The ultimate testing opportunity of the reverberation chamber is to measure data throughput of the whole communication system with diversity and MIMO capability, from the data input at the base station to the data output at the terminal, or vice versa. This contains the effects of radiated power, the wireless channel and receiver sensitivity in one performance value, referred to as the throughput, being the most important for the user. This throughput is a resulting data transfer rate, and the measurement setup in reverberation chamber is already described in scientific paper (J. Åsberg, A. Skåarbratt, and C. Orlenius, “Over-the-air performance testing of wire-less terminals by data throughput measurements in reverberation chamber”, European Conference on Antennas and Propagation ICAP 2011, 11-15 Apr. 2011, Rome).
The reverberation chamber can always be improved with respect to both measurement accuracy and resemblance to practical environments. The uncertainty is at present good enough compared to alternative measurement techniques, but a more accurate chamber will allow measurements at a lower frequency or in a smaller chamber and at shorter time, which is attractive. The reverberation chamber represents an isotropic multipath environment with a uniform distribution of angles of arrival of the incoming waves over the complete surrounding space. This is a good reference environment for antennas and wireless terminals in multipath with fading.

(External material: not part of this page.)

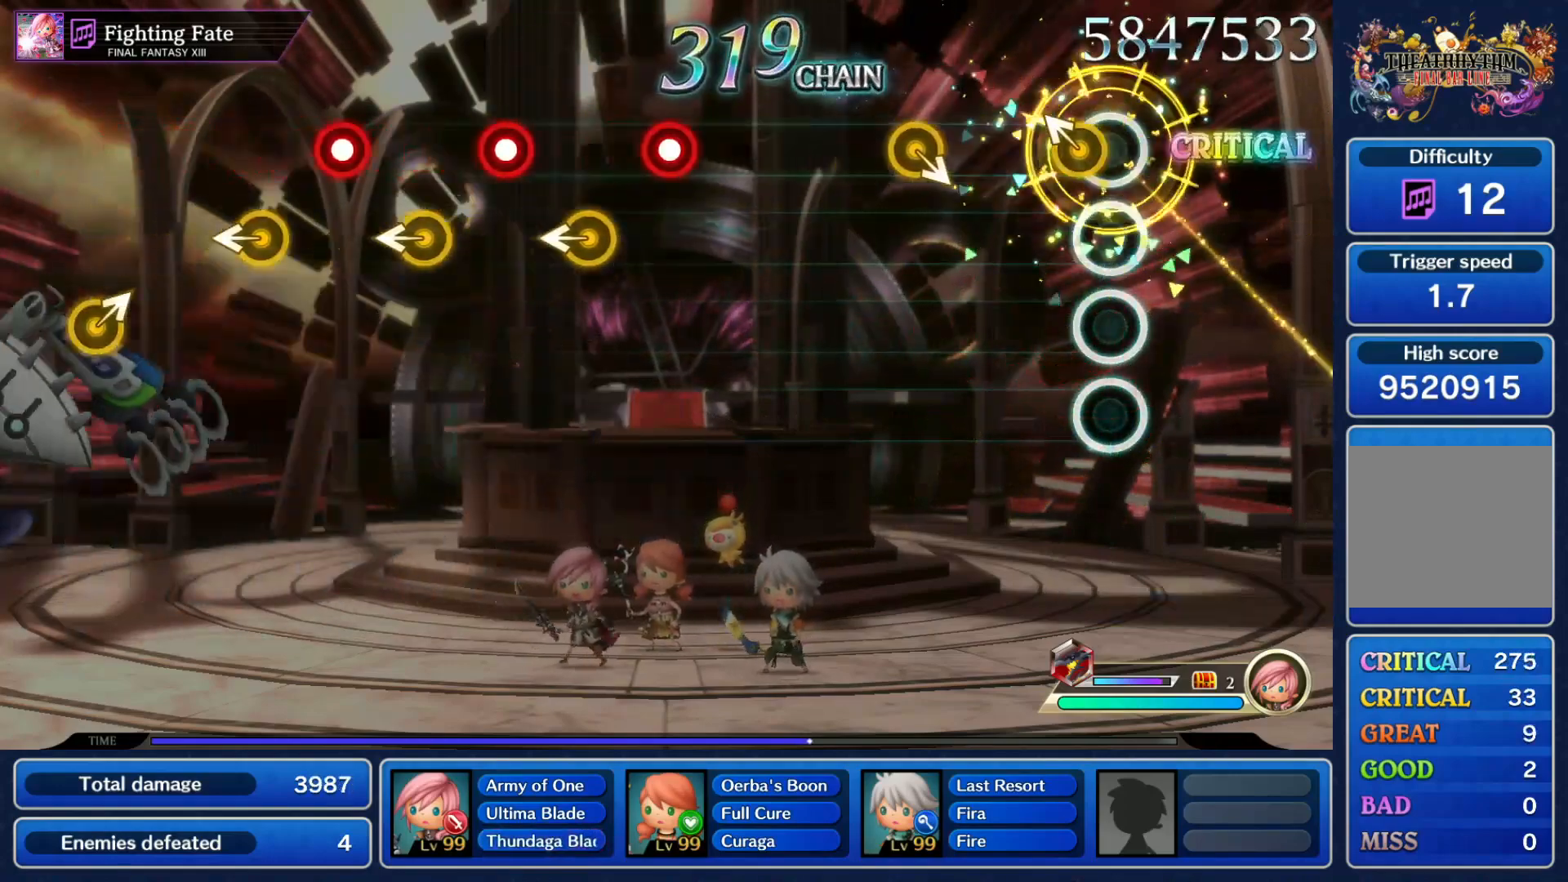
{"buttons": [], "left_stick": "center", "right_stick": "center"}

However, we are part of a rapidly changing world with technological advancements being made in all fields of technology every year. Particularly in the field of wireless technology and telecommunications where there is a new generation of mobile standards approaching, namely the fifth generation (5G), where new problems and technological challenges await. In more detail, in the next generation of mobile standards, devices will possibly be required to be able to both communicate at current frequency ranges 450 MHz-6 GHz and also at higher frequencies, in the range of, 6-100 GHz, which consequently will present new challenges in regards to testing of higher frequencies since the propagation properties of a wireless link is different at the higher frequencies, with less pronounced multipath.
Thus, despite the improvements in measurement accuracy obtained by means of the reverberation chamber in recent years, there is still a need for improvements to support testing of certain devices, and e.g. devices operating under the expected coming generations of mobile standards.